Nearly a millennium ago, the patch of mountainous jungle in what is now northwestern Cambodia was a thriving center of the Khmer civilization, then one of the world’s most advanced and artistic empires. Today, Oddar Meanchey Province, on the forested border with Thailand, is home to some of the poorest people in a poor country.
It is also a battlefield, as soldiers from the two Southeast Asian nations skirmish over disputed land that cuts through ancient temple complexes carved by the Khmer Empire. Clashes in recent days have claimed lives of civilians and soldiers in both countries.
Jingoism is flaring. And at the center of the conflict, largely unnoticed by the prime ministers and generals directing the border war, are a people and a shared cultural heritage that predates modern notions of nation-states. Some residents of the area have relatives on the other side of the border.
On Friday, with rocket attacks intensifying and military drones flying overhead, Chhin Sochulsa, his wife and their four children fled their home near Ta Moan Thom temple (known in Thailand as Ta Muen Thom) for an emergency encampment sheltering thousands of displaced Cambodians.

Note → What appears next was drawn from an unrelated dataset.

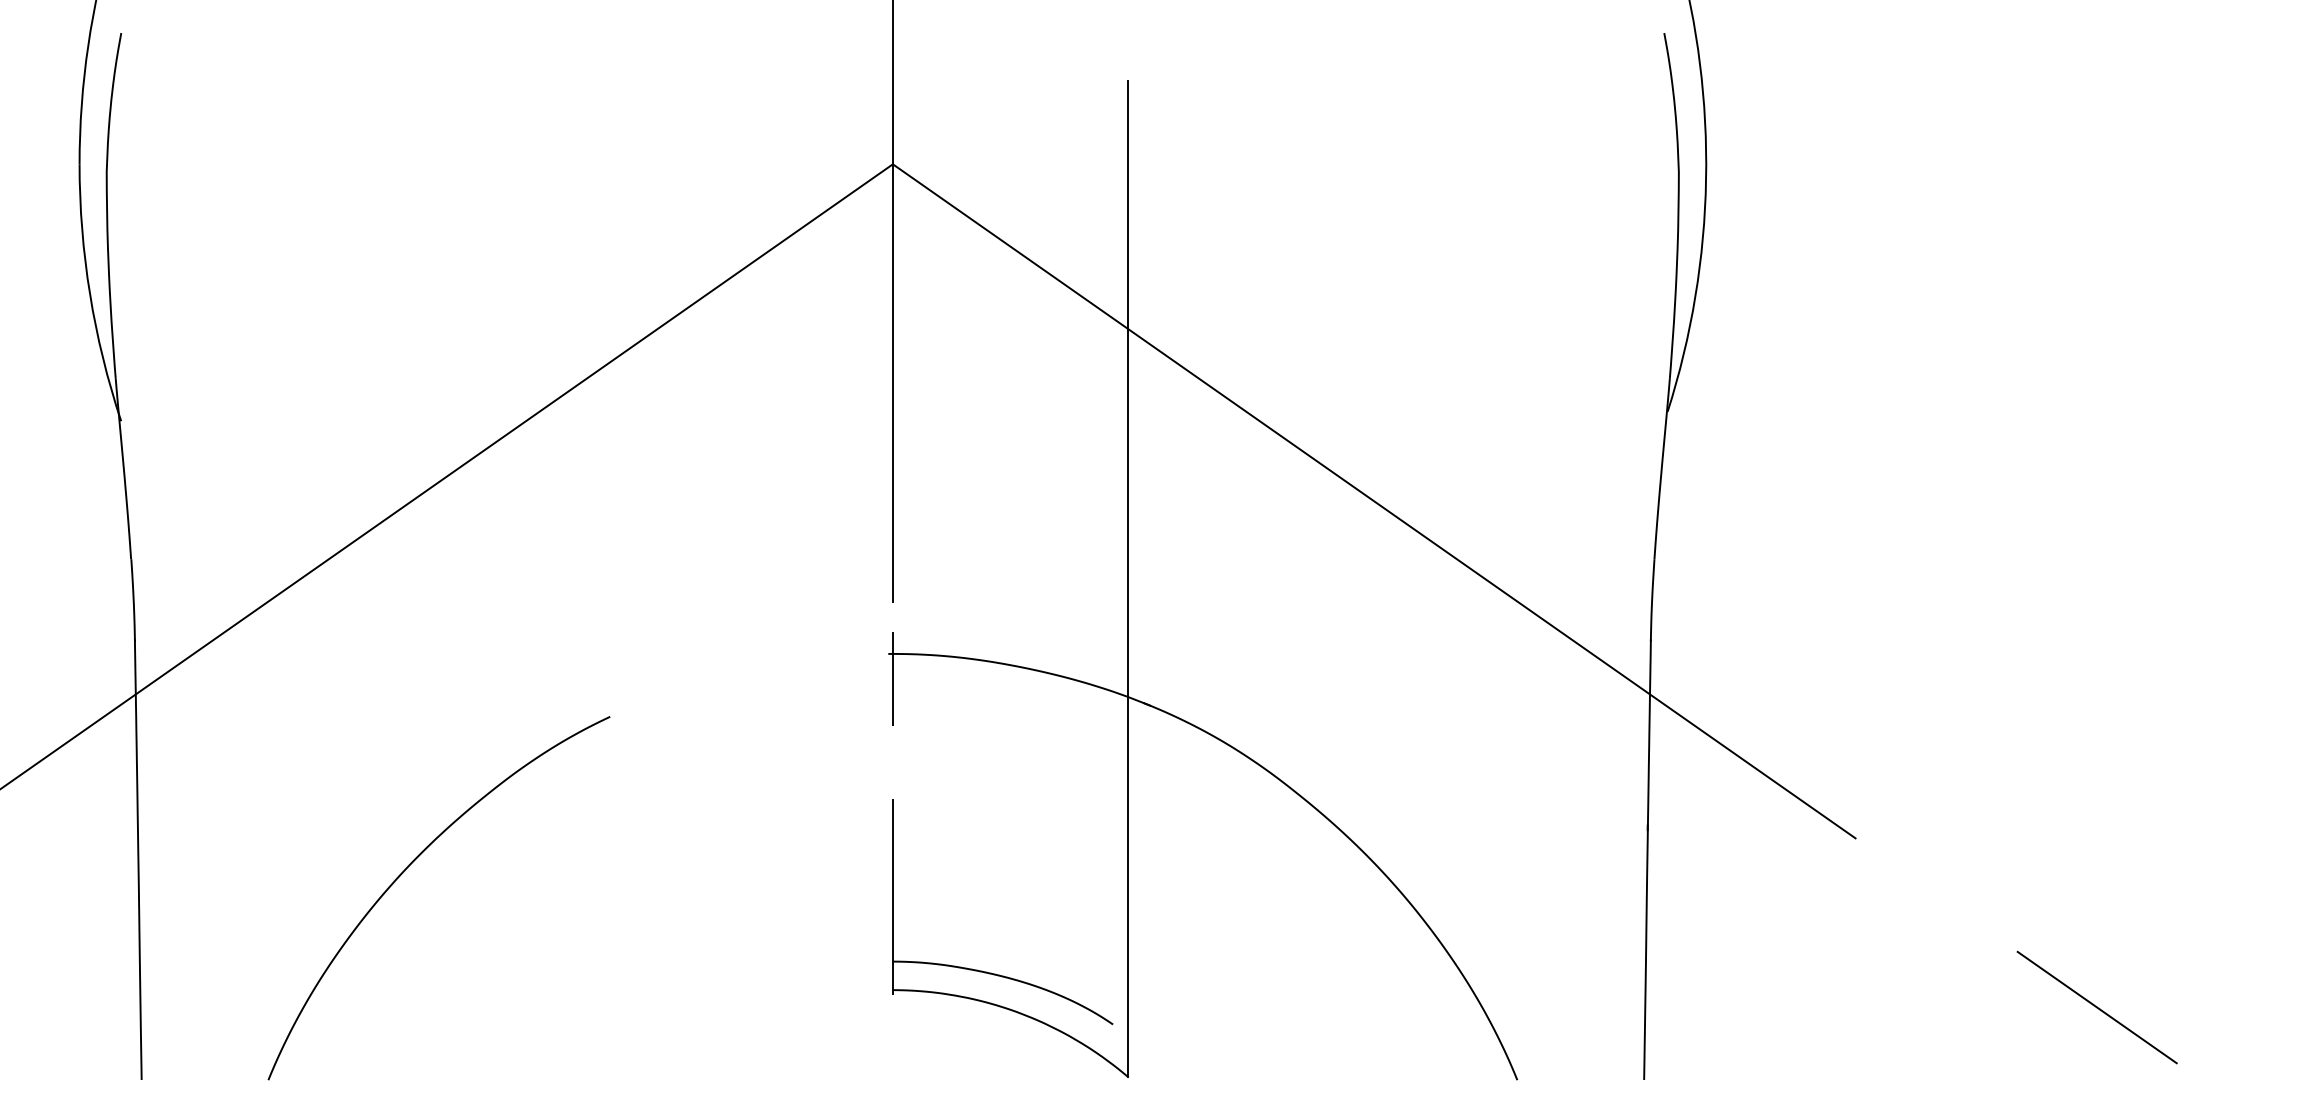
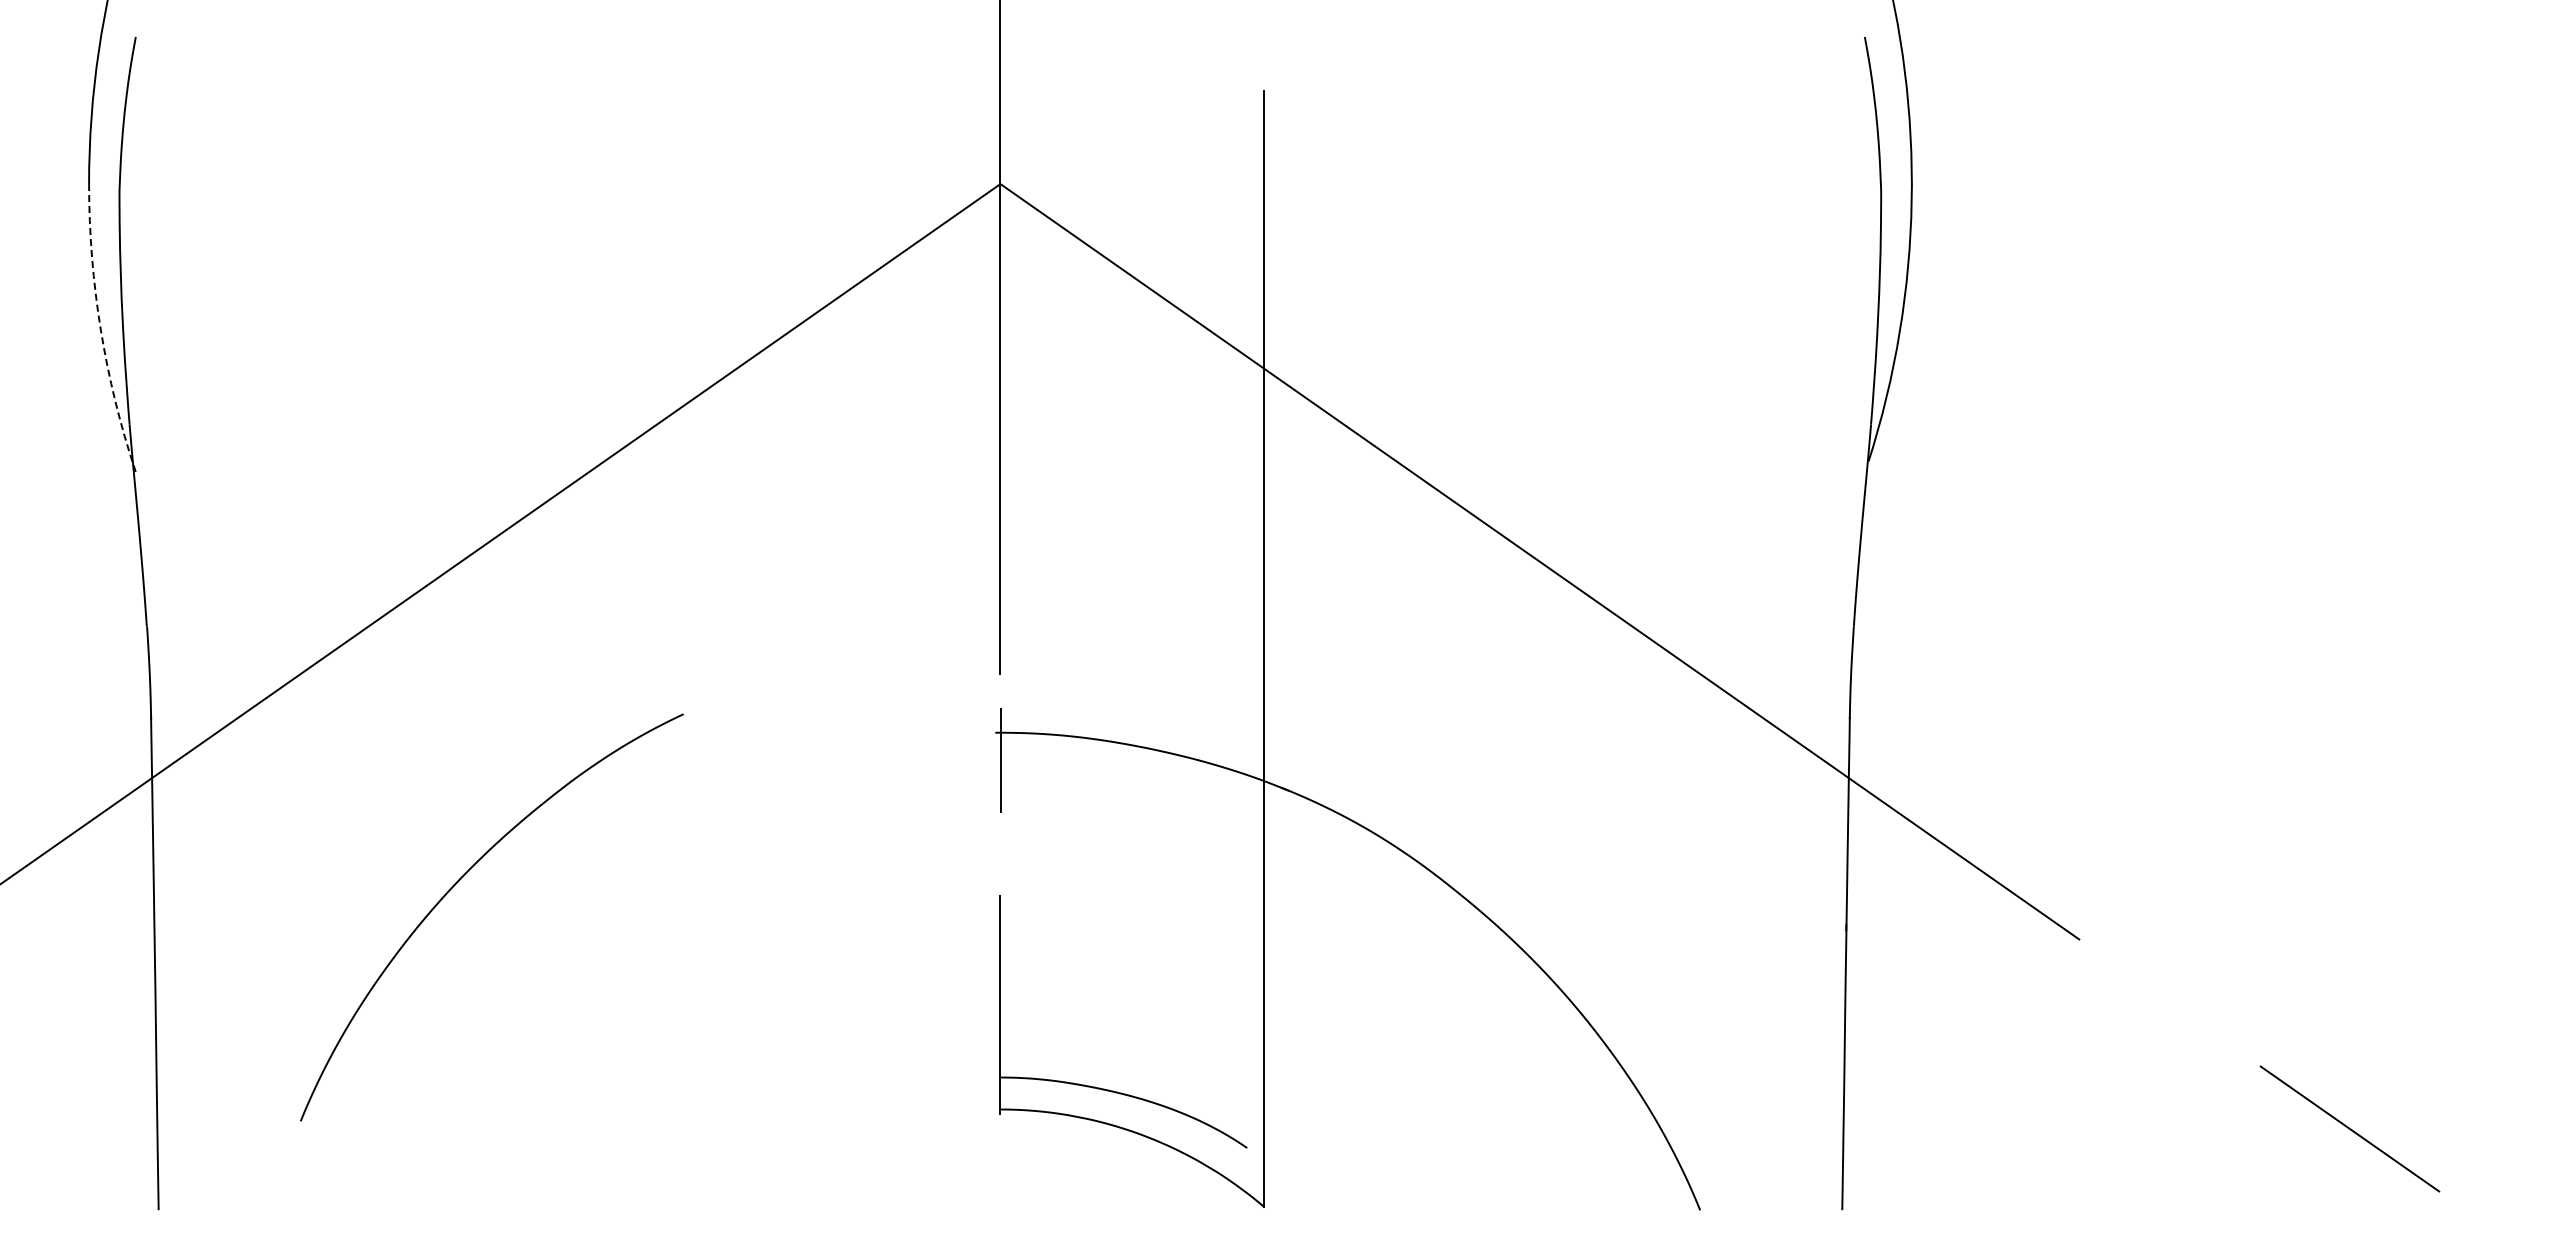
arc: (89, 294) -> (100, 329), solid -> dashed
curve: (408, 867) -> (457, 883), moved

Their home is now a piece of tarp hitched to their tractor, hammocks slung for sleep. One son is sick, and there is not enough food, he said. Already in debt, as many Cambodians are because of a microfinance crisis, Mr. Chhin Sochulsa worries about the farm animals he left behind in the war zone.
“I don’t know exactly why the clash is happening,” he said. “The situation is miserable.”
The dispute over the border has simmered for decades, and control over the area has shifted through the centuries. The Khmer Empire extended over parts of what are now the countries of Cambodia, Thailand, Laos, Myanmar and Vietnam. Its influence reached southern China, too.